The overall adjusted mean number of self-reported days per month that patients took their pills ranged from a low of 25.8+5.3 to a high of 26.1+4.5. The pill bottles, however, told a different tale, reporting that they had been opened from a low of 22.8 ± 6.4 to a high of 25.4 ± 4.5 days per month.
Month-by-month correlations between self-report and MEMS 0.36 to 0.58, and were all statistically significant.
In logistic regression models adjusted for thiopurine methyltransferase (TMPT) genotype, 6MP dose intensity, and 6-thiogaunine levels in red cells, significant predictors for over-reporting included older age, with an odds ratio (OR) of 1.07 for every 1-year increase in age (P = .04); Hispanic origin (OR 2.4, P = .02); Asian origin, (OR 3.1 P = .02; African-American origin (OR 5.3, P < .001); paternal education level lower than college (OR 2.1, P = .02); and 6MP non-adherence (OR 8.6, P < .0001).
Dr. Landier noted that 78.6% of over-reporters were non-adherent, compared with only 2% of perfect reporters.
“The real importance of this paper from my perspective is this: there is a famous quote that if the patient doesn’t take the medication it can’t work and in an era where we’re trying to improve the care of patients, one of the things we oftentimes forget that if the medication isn’t being taken, the patient can’t get better from it,” said Dr. Mark Crowther, Professor and Chair in the Department of Pathology and Molecular Medicine of McMaster University in Hamilton, Ontario, Canada. Dr. Crowther moderated a briefing where Dr. Cserti-Gazdewich presented the data.
The study was supported by grants from the National Institutes of Health and from St. Baldrick’s Foundation. Dr. Landier and Dr. Crowther reported no relevant conflicts of interest.
AT ASH 2015
Key clinical point: Patients in first ALL remission may not be as adherent to 6MP maintenance therapy as they claim.
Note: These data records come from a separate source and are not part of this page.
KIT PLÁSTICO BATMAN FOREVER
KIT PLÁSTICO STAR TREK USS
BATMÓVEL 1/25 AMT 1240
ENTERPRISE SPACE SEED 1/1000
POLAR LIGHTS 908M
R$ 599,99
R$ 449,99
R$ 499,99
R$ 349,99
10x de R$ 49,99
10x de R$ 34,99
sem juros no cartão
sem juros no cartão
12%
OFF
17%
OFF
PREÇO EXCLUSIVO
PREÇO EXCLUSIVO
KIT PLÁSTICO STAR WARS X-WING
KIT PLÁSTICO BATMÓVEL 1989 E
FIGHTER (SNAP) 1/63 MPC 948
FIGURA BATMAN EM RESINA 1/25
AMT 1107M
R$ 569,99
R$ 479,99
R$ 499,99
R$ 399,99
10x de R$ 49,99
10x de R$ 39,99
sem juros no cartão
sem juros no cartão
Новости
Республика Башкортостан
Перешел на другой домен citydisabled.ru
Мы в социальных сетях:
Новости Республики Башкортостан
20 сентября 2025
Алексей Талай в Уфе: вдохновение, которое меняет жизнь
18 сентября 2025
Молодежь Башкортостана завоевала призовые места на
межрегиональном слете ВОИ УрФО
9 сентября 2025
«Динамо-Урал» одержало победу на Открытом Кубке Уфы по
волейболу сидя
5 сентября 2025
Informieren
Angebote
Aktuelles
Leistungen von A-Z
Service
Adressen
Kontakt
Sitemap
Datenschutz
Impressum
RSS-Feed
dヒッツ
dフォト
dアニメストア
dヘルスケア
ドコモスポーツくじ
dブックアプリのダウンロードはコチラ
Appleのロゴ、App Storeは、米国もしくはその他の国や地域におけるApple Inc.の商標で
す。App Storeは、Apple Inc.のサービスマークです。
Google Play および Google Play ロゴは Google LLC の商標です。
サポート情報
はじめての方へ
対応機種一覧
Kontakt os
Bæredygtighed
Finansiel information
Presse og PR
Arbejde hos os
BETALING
Major finding: In all, 40.4% of patients were not adherent to oral 6MP maintenance therapy.
Data source: Observational study comparing patient reported and electronically monitored dosing in 416 children/young adults with ALL in first remission.
Disclosures: The study was supported by grants from the National Institutes of Health and from St. Baldrick’s Foundation. Dr. Landier and Dr. Crowther reported no relevant conflicts of interest.